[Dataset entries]
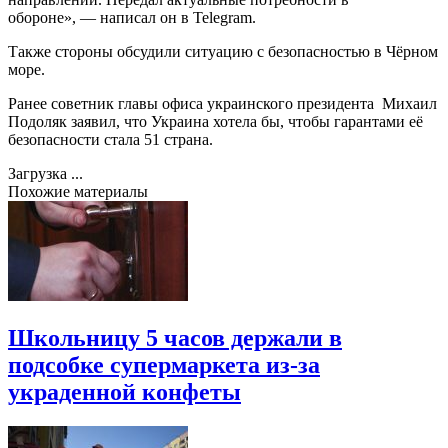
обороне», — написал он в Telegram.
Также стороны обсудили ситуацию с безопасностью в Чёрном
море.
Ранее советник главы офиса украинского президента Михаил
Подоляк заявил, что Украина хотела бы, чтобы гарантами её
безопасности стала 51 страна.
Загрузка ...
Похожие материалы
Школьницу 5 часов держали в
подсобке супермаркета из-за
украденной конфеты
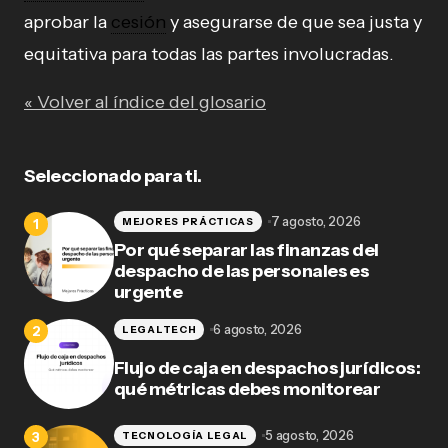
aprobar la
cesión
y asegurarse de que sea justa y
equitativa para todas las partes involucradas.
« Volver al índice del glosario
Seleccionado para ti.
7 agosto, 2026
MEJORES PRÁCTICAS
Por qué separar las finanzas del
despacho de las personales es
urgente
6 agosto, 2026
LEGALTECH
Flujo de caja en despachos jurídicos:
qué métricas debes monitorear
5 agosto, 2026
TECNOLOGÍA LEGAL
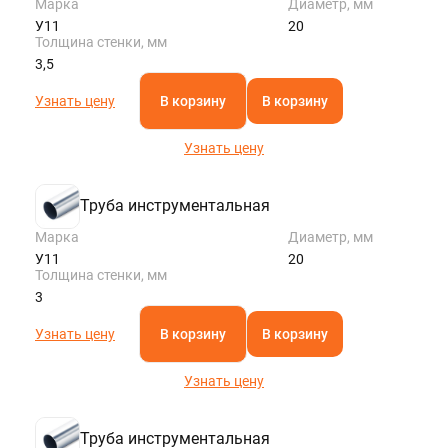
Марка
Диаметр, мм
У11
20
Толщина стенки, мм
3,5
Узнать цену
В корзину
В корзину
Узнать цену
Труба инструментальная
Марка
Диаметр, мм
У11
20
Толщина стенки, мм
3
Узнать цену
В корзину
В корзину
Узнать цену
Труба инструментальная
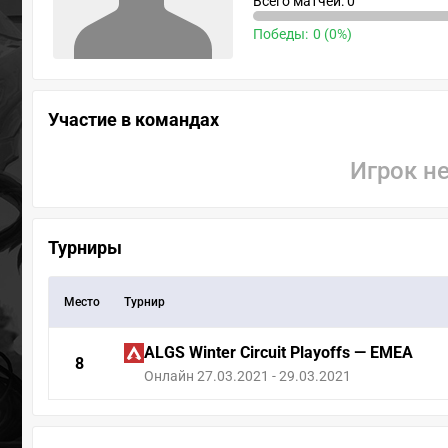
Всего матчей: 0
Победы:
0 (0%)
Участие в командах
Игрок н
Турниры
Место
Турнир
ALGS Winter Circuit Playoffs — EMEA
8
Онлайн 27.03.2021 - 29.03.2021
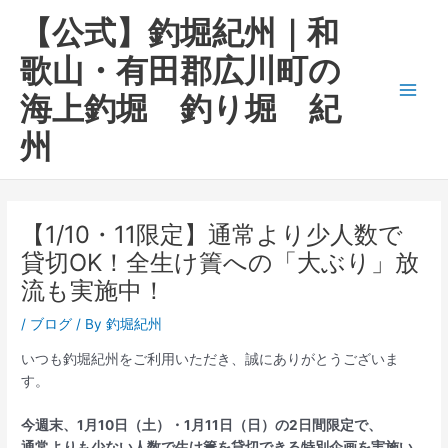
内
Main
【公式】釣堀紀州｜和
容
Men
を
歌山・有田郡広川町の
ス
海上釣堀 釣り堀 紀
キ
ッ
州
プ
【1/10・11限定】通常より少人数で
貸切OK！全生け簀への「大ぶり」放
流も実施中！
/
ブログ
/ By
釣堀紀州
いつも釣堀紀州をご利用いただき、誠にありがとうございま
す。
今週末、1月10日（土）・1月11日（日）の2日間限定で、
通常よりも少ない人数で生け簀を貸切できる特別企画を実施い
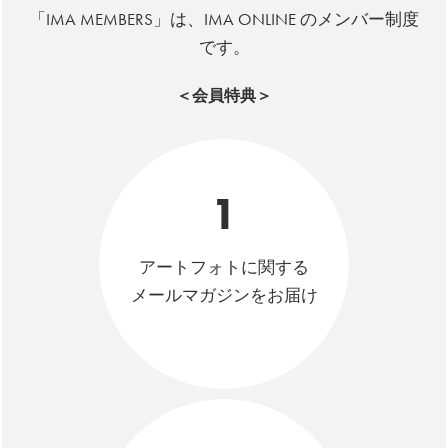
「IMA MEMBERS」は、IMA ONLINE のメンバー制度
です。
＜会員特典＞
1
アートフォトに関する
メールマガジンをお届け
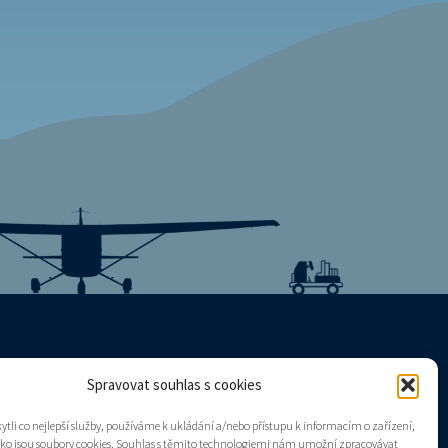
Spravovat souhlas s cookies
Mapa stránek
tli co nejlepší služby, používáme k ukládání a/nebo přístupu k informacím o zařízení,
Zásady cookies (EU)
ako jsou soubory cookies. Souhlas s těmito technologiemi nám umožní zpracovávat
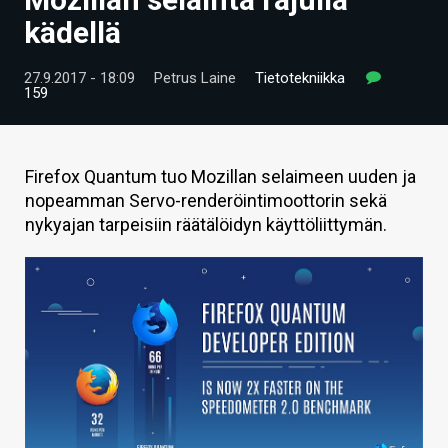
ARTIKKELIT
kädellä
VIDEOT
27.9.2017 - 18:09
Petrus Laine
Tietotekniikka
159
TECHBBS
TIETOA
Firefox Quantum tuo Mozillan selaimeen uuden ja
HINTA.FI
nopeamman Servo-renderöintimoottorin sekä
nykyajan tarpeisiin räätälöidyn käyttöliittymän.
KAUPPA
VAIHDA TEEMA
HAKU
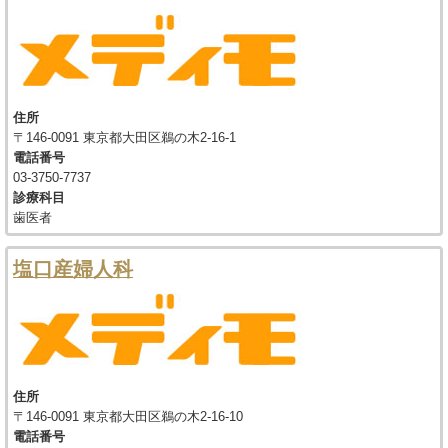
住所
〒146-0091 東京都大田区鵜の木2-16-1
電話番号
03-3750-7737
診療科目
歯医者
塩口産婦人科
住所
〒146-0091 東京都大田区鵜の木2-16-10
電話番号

*Problem requirements*. Transcribe all the lines above exactly; any image among them is skipped.

*Exercise result*.
обороне», — написал он в Telegram.
Также стороны обсудили ситуацию с безопасностью в Чёрном
море.
Ранее советник главы офиса украинского президента Михаил
Подоляк заявил, что Украина хотела бы, чтобы гарантами её
безопасности стала 51 страна.
Загрузка ...
Похожие материалы
Школьницу 5 часов держали в
подсобке супермаркета из-за
украденной конфеты
aprobar la
cesión
y asegurarse de que sea justa y
equitativa para todas las partes involucradas.
« Volver al índice del glosario
Seleccionado para ti.
7 agosto, 2026
MEJORES PRÁCTICAS
Por qué separar las finanzas del
despacho de las personales es
urgente
6 agosto, 2026
LEGALTECH
Flujo de caja en despachos jurídicos:
qué métricas debes monitorear
5 agosto, 2026
TECNOLOGÍA LEGAL
Марка
Диаметр, мм
У11
20
Толщина стенки, мм
3,5
Узнать цену
В корзину
В корзину
Узнать цену
Труба инструментальная
Марка
Диаметр, мм
У11
20
Толщина стенки, мм
3
Узнать цену
В корзину
В корзину
Узнать цену
Труба инструментальная
Всего матчей: 0
Победы:
0 (0%)
Участие в командах
Игрок н
Турниры
Место
Турнир
ALGS Winter Circuit Playoffs — EMEA
8
Онлайн 27.03.2021 - 29.03.2021
内
Main
【公式】釣堀紀州｜和
容
Men
を
歌山・有田郡広川町の
ス
海上釣堀 釣り堀 紀
キ
ッ
州
プ
【1/10・11限定】通常より少人数で
貸切OK！全生け簀への「大ぶり」放
流も実施中！
/
ブログ
/ By
釣堀紀州
いつも釣堀紀州をご利用いただき、誠にありがとうございま
す。
今週末、1月10日（土）・1月11日（日）の2日間限定で、
通常よりも少ない人数で生け簀を貸切できる特別企画を実施い
「IMA MEMBERS」は、IMA ONLINE のメンバー制度
です。
＜会員特典＞
1
アートフォトに関する
メールマガジンをお届け
Spravovat souhlas s cookies
Mapa stránek
tli co nejlepší služby, používáme k ukládání a/nebo přístupu k informacím o zařízení,
Zásady cookies (EU)
ako jsou soubory cookies. Souhlas s těmito technologiemi nám umožní zpracovávat
ARTIKKELIT
kädellä
VIDEOT
27.9.2017 - 18:09
Petrus Laine
Tietotekniikka
159
TECHBBS
TIETOA
Firefox Quantum tuo Mozillan selaimeen uuden ja
HINTA.FI
nopeamman Servo-renderöintimoottorin sekä
nykyajan tarpeisiin räätälöidyn käyttöliittymän.
KAUPPA
VAIHDA TEEMA
HAKU
住所
〒146-0091 東京都大田区鵜の木2-16-1
電話番号
03-3750-7737
診療科目
歯医者
塩口産婦人科
住所
〒146-0091 東京都大田区鵜の木2-16-10
電話番号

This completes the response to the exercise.